__EXERCISE DESCRIPTION__: Images do not belong in the copy. Retype the entries exactly.

__SOURCE MATERIAL__:
Start of Block

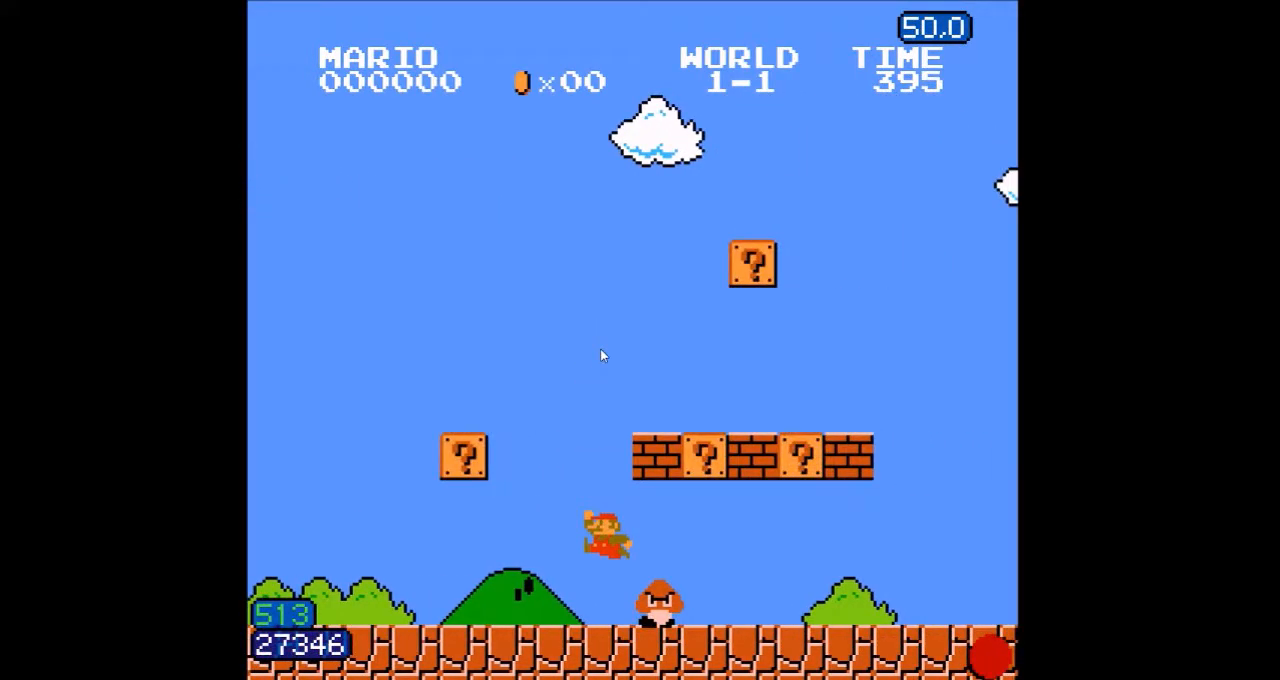
{"dt_ms": 500, "buttons": ["B", "DPAD_LEFT"]}
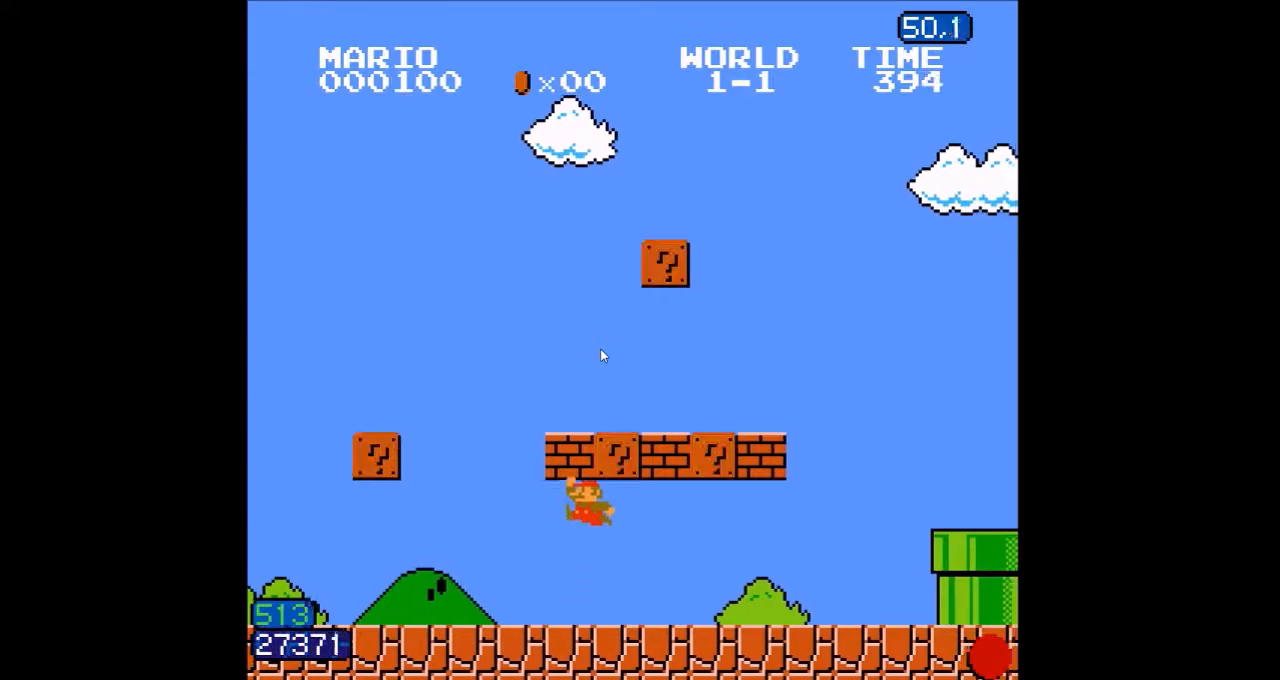
{"dt_ms": 1000, "buttons": []}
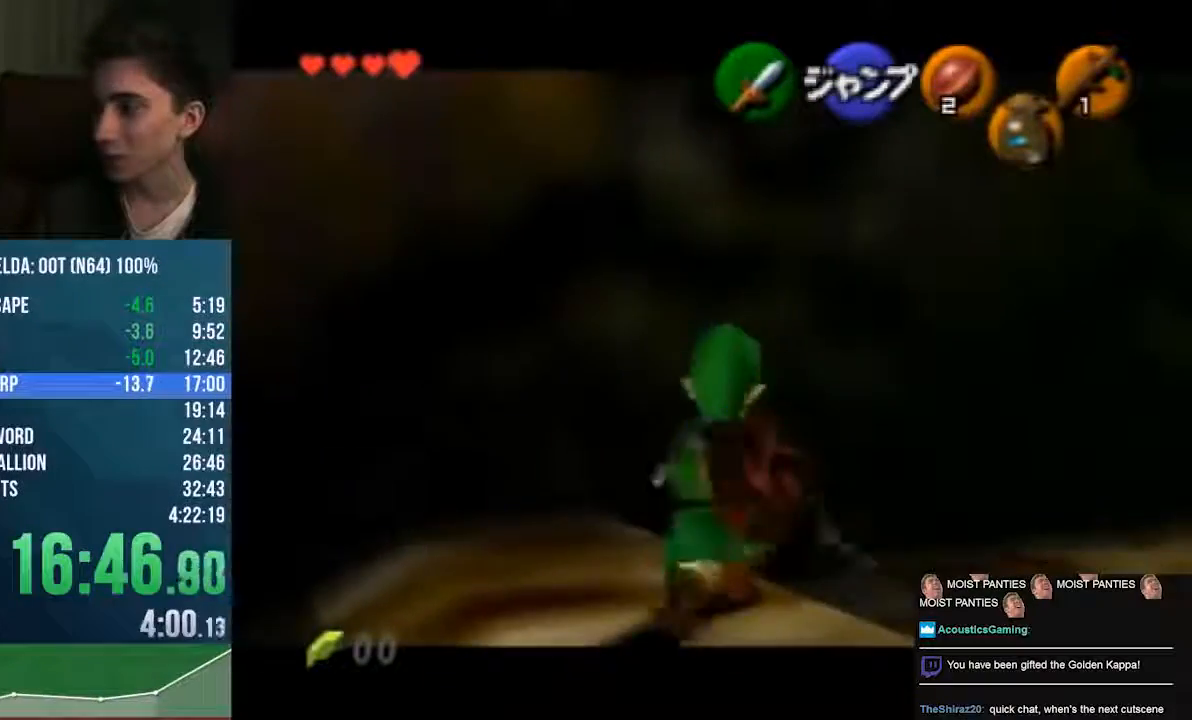
Gameplay with a controller (Nintendo layout); each line is a JSON object with the inputs held at the frame after it. "events" lists button and stick changes between this image and that frame as [ms after this image, input, new state], when the widget could be followed in between. Not read: L1 L3 R1 R3 START.
{"buttons": ["Z"], "left_stick": "right", "events": []}
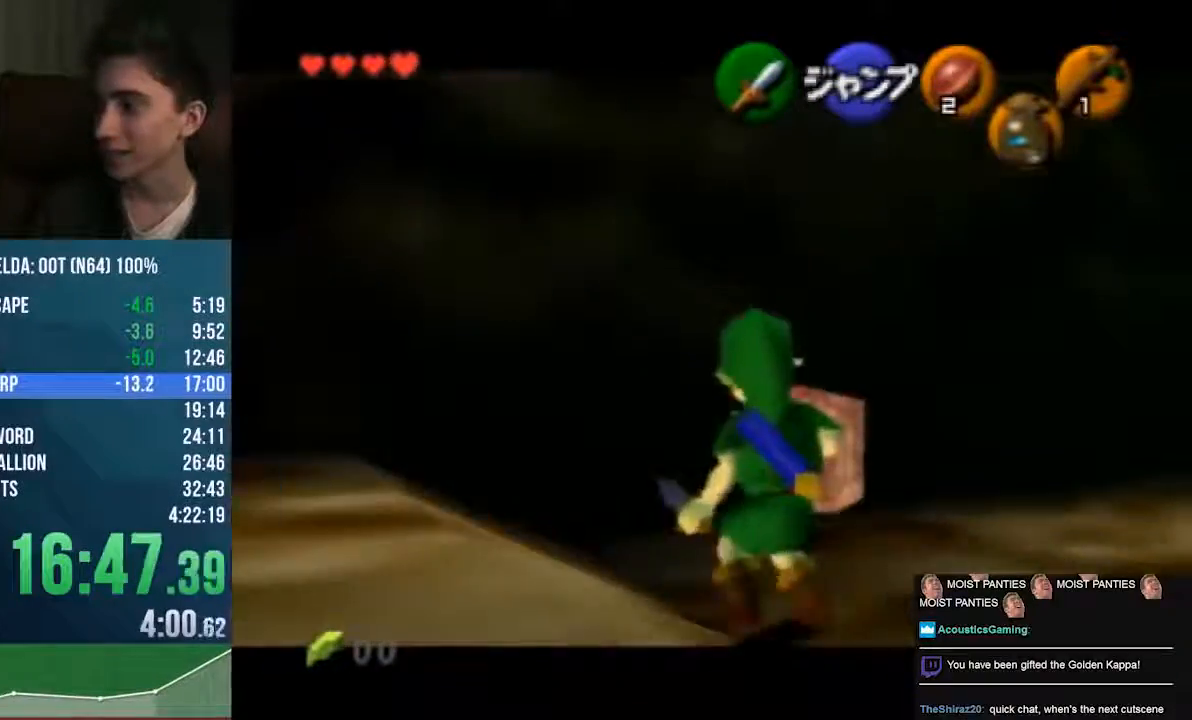
{"buttons": ["Z"], "left_stick": "right", "events": []}
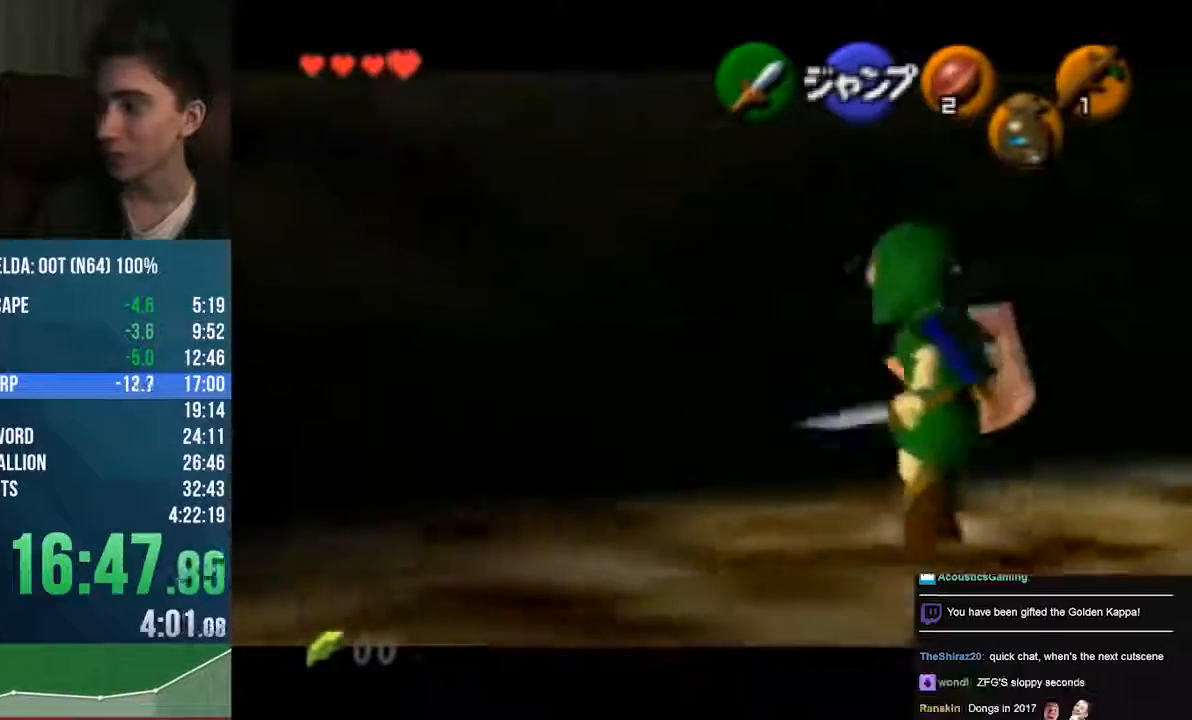
{"buttons": ["Z"], "left_stick": "right", "events": []}
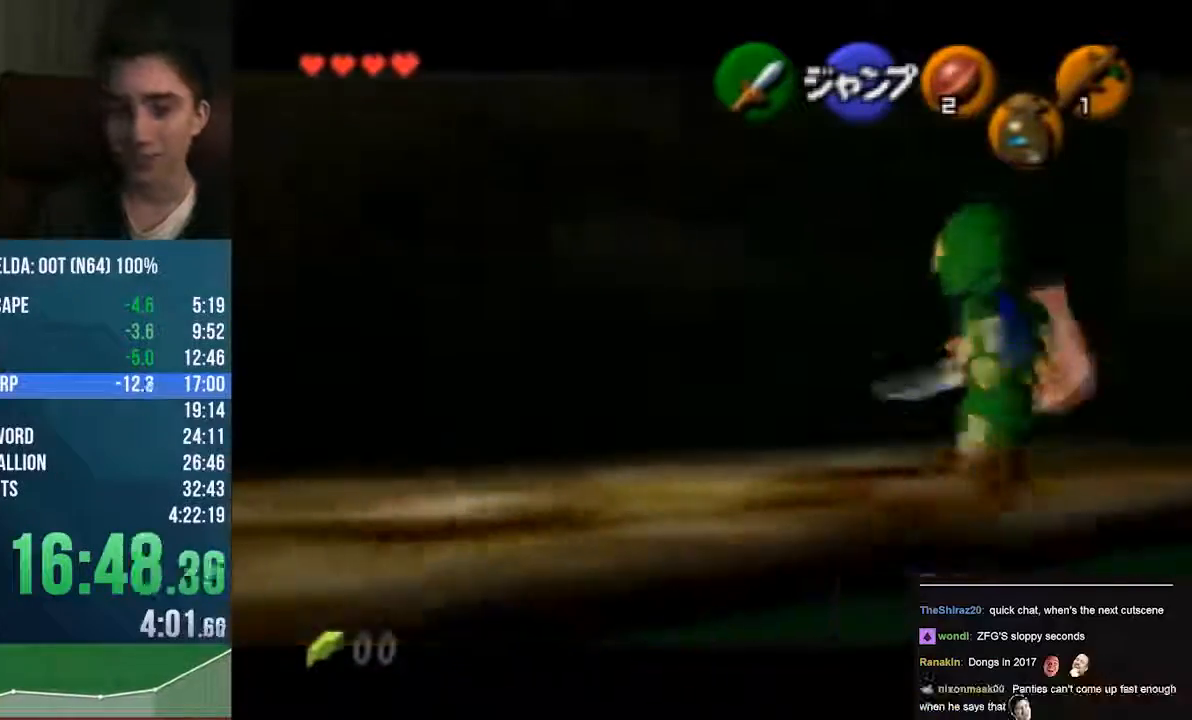
{"buttons": ["A", "Z"], "left_stick": "right", "events": [[271, "A", "down"]]}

End of Block

__RESULT FOR THIS EXERCISE__:
{"dt_ms": 500, "buttons": ["B", "DPAD_LEFT"]}
{"dt_ms": 1000, "buttons": []}
Gameplay with a controller (Nintendo layout); each line is a JSON object with the inputs held at the frame after it. "events" lists button and stick changes between this image and that frame as [ms after this image, input, new state], when the widget could be followed in between. Not read: L1 L3 R1 R3 START.
{"buttons": ["Z"], "left_stick": "right", "events": []}
{"buttons": ["Z"], "left_stick": "right", "events": []}
{"buttons": ["Z"], "left_stick": "right", "events": []}
{"buttons": ["A", "Z"], "left_stick": "right", "events": [[271, "A", "down"]]}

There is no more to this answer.